## Try it
Read the excerpt below on Virginia's school discipline laws. Decide whether each statement agrees with it, answering yes or no and quoting the deciding words. (a) One of the new laws bars charging students with criminal disorderly conduct at school-sponsored events. (b) The 2015 investigation found Virginia's rate of student referral to law enforcement was about twice the national rate. (c) Sen. Jennifer McClellan opposed the bills.

## Excerpt to read
------------------------------------------------------------
Public Integrity reporting leads Virginia to decriminalize its students

(Stock.adobe.com)

Introduction

Once Virginia schools begin in-person teaching again, educators and school resource police will have to follow two new laws aimed at stopping the criminalization of children’s behavior at school — legislation inspired by Center for Public Integrity reporting.

One law passed this year prohibits charging students with criminal disorderly conduct during school or at school-sponsored events. The other, approved in March, restores discretion to principals to decide when to alert police if student conduct could be considered a misdemeanor. Educators interpreted past law to require them to report any incident.

The laws were passed after a 2015 Public Integrity investigation, which found Virginia’s rate of student referral to law enforcement was about three times the national rate. Nationally and in Virginia, Black and Latino students and children with disabilities were disproportionately referred, the analysis showed. The trend in criminalizing discipline in schools is referred to as “the school-to-prison pipeline.”

Personal stories about kids charged with disorderly conduct for “ridiculous things” convinced lawmakers that policing in schools had gone awry, said Virginia state Sen. Jennifer McClellan, a Democrat who sponsored the bills.

“Your story highlighted the autistic sixth grader who was sent to the principal’s office and kicked a trash can,” McClellan said.

Kayleb Moon-Robinson (Charlie Archambault for the Center for Public Integrity)
------------------------------------------------------------
## Given data
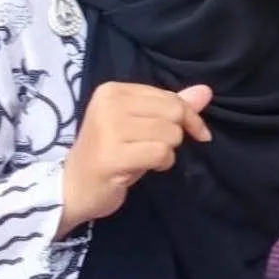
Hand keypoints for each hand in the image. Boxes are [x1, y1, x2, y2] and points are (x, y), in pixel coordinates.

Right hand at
------------------------------------------------------------
## Solution for this exercise
(a) Yes: "prohibits charging students with criminal disorderly conduct during school or at school-sponsored events"
(b) No: "about three times the national rate"
(c) No: "a Democrat who sponsored the bills"